People would call you names and people would spit at you and people would try to trip you up, because there was this real narrow sidelines. It was a time in our lives, when we should have had the best time of our lies, but it was a time when we were feeling so much pressure as far as he racial pressure, that we weren’t having a good time. It was more of a job than recreation.

The film has to compress all this grief, of course, and so “In Their Own Words” makes clear some of the particulars, including the mail Coach received from black leaders, who saw him as an “exploiter” of his black players, and Flournoy’s memories of being called a “Tom” by his friends back home in Gary, Indiana. The film does suggest that Haskins “gets” racism and specifically, racist violence against his players (white fans throw trash at them as they enter arenas, graffiti is left on their motel room walls).
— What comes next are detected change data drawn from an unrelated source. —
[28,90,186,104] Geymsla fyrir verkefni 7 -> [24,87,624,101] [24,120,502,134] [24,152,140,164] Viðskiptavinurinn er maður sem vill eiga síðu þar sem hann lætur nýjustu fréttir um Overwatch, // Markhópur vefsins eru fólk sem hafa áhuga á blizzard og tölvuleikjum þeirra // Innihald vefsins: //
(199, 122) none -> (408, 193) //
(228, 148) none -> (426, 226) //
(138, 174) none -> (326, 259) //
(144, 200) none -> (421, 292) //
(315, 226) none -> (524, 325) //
But he stays focused on the game, seeing winning as the best way to “instruct” opponents. At least until he learns he’s been getting hate mail at home and Mary’s been hiding it from him. But while that does upset him, it’s the players who have to deal with the fact that one of their number is beaten bloody in a diner bathroom as they bus through the South; Coach remains mostly unseen during their deliberations. His most radical act — and it is a profound one in its way — is to start five black players at the finals, the first time in NCAA history.
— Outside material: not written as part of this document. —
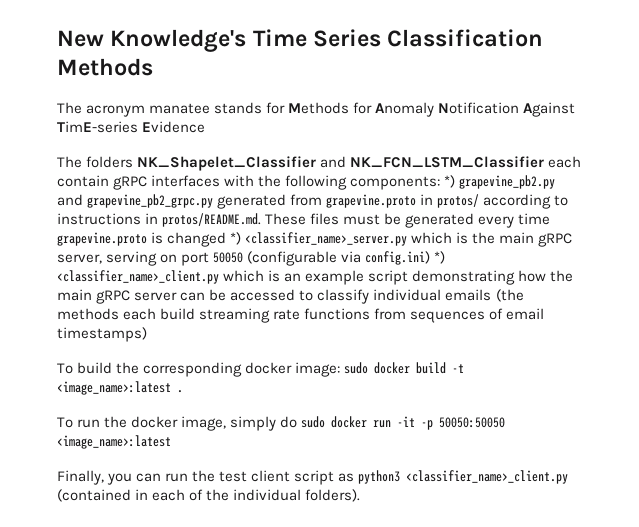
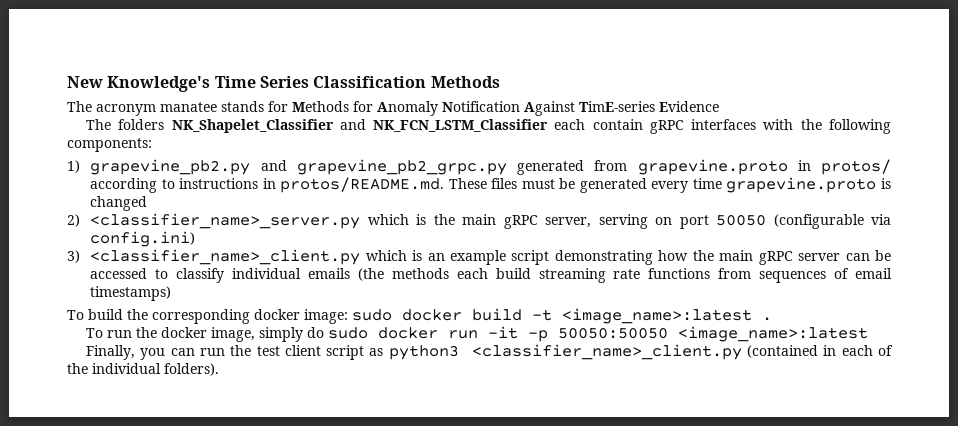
[444,175,456,188] *) -> [67,160,80,173] // 1)
[230,232,242,245] *) -> [67,214,80,227] // 2)
[434,251,446,264] *) -> [67,250,80,263] // 3)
Though the black players feel like they’ve landed “in Bonanza,” and the white players have never seen black people before, Haskins determines to train the players in his system (the film allows that the black players do bring “intelligence” beyond his, and when he lets them play their “way,” they start winning pretty much non-stop). Their eventual cohesion leads them to the ’66 NCAA finals, where they face the much better funded, all Caucasian University of Kentucky champions. They’re coached by the unfortunately named Adolph Rupp (Jon Voight under yet another inventive makeup job), whose exasperation shots tend to feature confederate flags in the background. He’s a needlessly egregious villain, sneering at the black players at a moment in history when no white authorities in the sport imagine that “Negroes [are] gonna be the future of basketball.”

One of the Kentucky team members is Pat Riley (played by Wes Brown), who appears in the look-back documentary, recalling his own tears when his team lost. Little did he know then that he’d be coaching Magic Johnson, James Worthy and Kareem Abdul Jabbar, Tim Hardaway, Shaq, and Dwyane Wade. As Riley and other players portrayed in the film remember, the Texas Western championship was a mixed blessing, as the players had to endure more abuse afterwards. Still, as a “history-changing” event, it’s clearly extraordinary. Glory Road includes enough images of hard violence to show at least some of the costs for the Miners. Rousing, manipulative, and predictable, the movie knows its business.